Le cas pratique français expérimenté à Nantes

Il n’y à pas besoins de partir aussi loin pour étudier ces nouveaux moyens de construire. A nantes, une entreprises de logements sociaux est en train de réaliser le premier ensemble de ce genre en France.
Menée par Benoit Furet, cette construction consiste à créer une maison de 95m2 dans la ville. Sa construction à permis de mettre en avant dans le paysage du BTP de nombreux atouts tant écologiques que confortables.

Le logement social imprimé en 3D à Nantes
Le logement social imprimé en 3D à Nantes

Quels avantages pour la construction 3D ?

Premier argument avancé, l’impression 3D béton permettrait de faire gagner beaucoup de temps – un avantage propre à la technologie. Elle permettrait notamment de passer d’un chantier de 2 semaines à seulement 3 ou 4 jours tout en réduisant la pénibilité et les risques au travail. Benoit Furet explique “La réduction de la pénibilité et des risques est une réalité, nous avons réalisé des mûrs de 3,8m de haut sans le moindre échafaudage. De plus, on se rend compte que le chantier est très silencieux.” Son équipe a réussi à imprimer en 3D cette maison de 95 m2 qui sera le premier logement social imprimé en 3D de la ville. Benoit affirme que leur technologie BatiPrint a également permis de créer des formes courbes plus facilement et pour un coût réduit. Elle offre en plus une certaine automatisation du travail : l’imprimante 3D ne s’arrête pas avant d’avoir fini, réduisant ainsi fortement les temps d’attente.

Ensuite, l’impression 3D béton a recours à globalement moins de matériaux que les méthodes de construction classiques. En ajoutant de la matière, à l’inverse d’un procédé soustractif, elle diminue l’impact environnemental et ne produits que peu de déchets – un bénéfice que l’on doit principalement à l’optimisation topologique. Romain Duballet, un des co-fondateurs de XtreeE explique “avec une maîtrise géométrique accrue, on peut construire des formes optimisées pour limiter la quantité de matières à utiliser.” Un avantage à ne pas négliger quand on sait que le béton est l’une des ressources les plus utilisées sur Terre après l’eau.

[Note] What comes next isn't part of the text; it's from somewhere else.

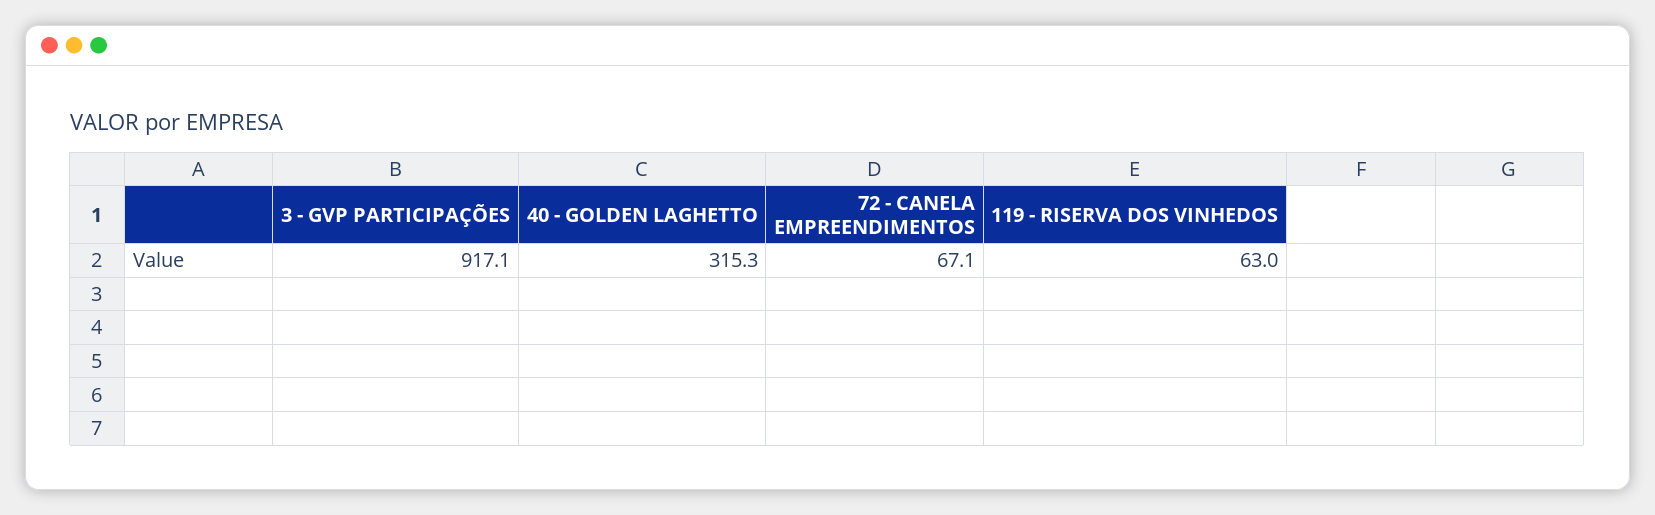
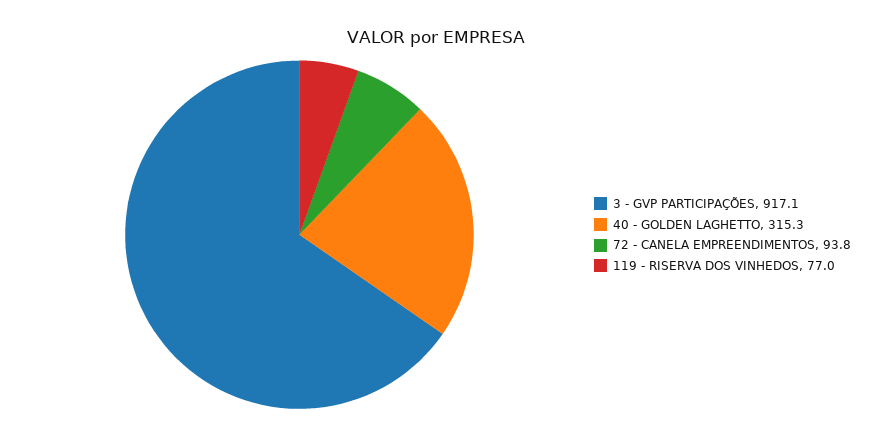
72 - CANELA EMPREENDIMENTOS: 67.1 -> 93.8
119 - RISERVA DOS VINHEDOS: 63 -> 77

Le ciment est imprimé en 3D et permet donc de moins polluer et de faire des économies.
Le ciment est imprimé en 3D et permet donc de moins polluer et de faire des économies.

La législation : seul bémol à cette technologie en France.

Come le souline 3DNative, Même si on reste très enthousiaste à l’idée de pouvoir imprimer en 3D une maison, un pont ou encore des gratte-ciel, il subsiste certains bémols. Axel Thery, co-gérant de l’entreprise Constructions-3D nous expliquait : “Les principales difficultés proviennent du fait que le procédé d’impression 3D de bâtiment n’est aujourd’hui pas reconnu comme un procédé de construction par les codes et normes en vigueur. Comme les structures imprimées sont peu traditionnelles, les calculs de résistances et de tenue dans le temps sont difficiles à réaliser, c’est pourquoi les ouvrages habitables devront être testés au cas par cas au début.” C’est une méthode qui doit encore faire ses preuves afin que les pouvoirs publics puissent la considérer comme un véritable procédé de construction. La principale préoccupation est de savoir si ces structures sont vraiment solides et peuvent résister à tout type d’environnement extérieur. Une question qui peut devenir un casse-tête dans les endroits comme la chine ou les régions sismiques du globe.

En conclusion, plus que jamais, le futur est à portée de main.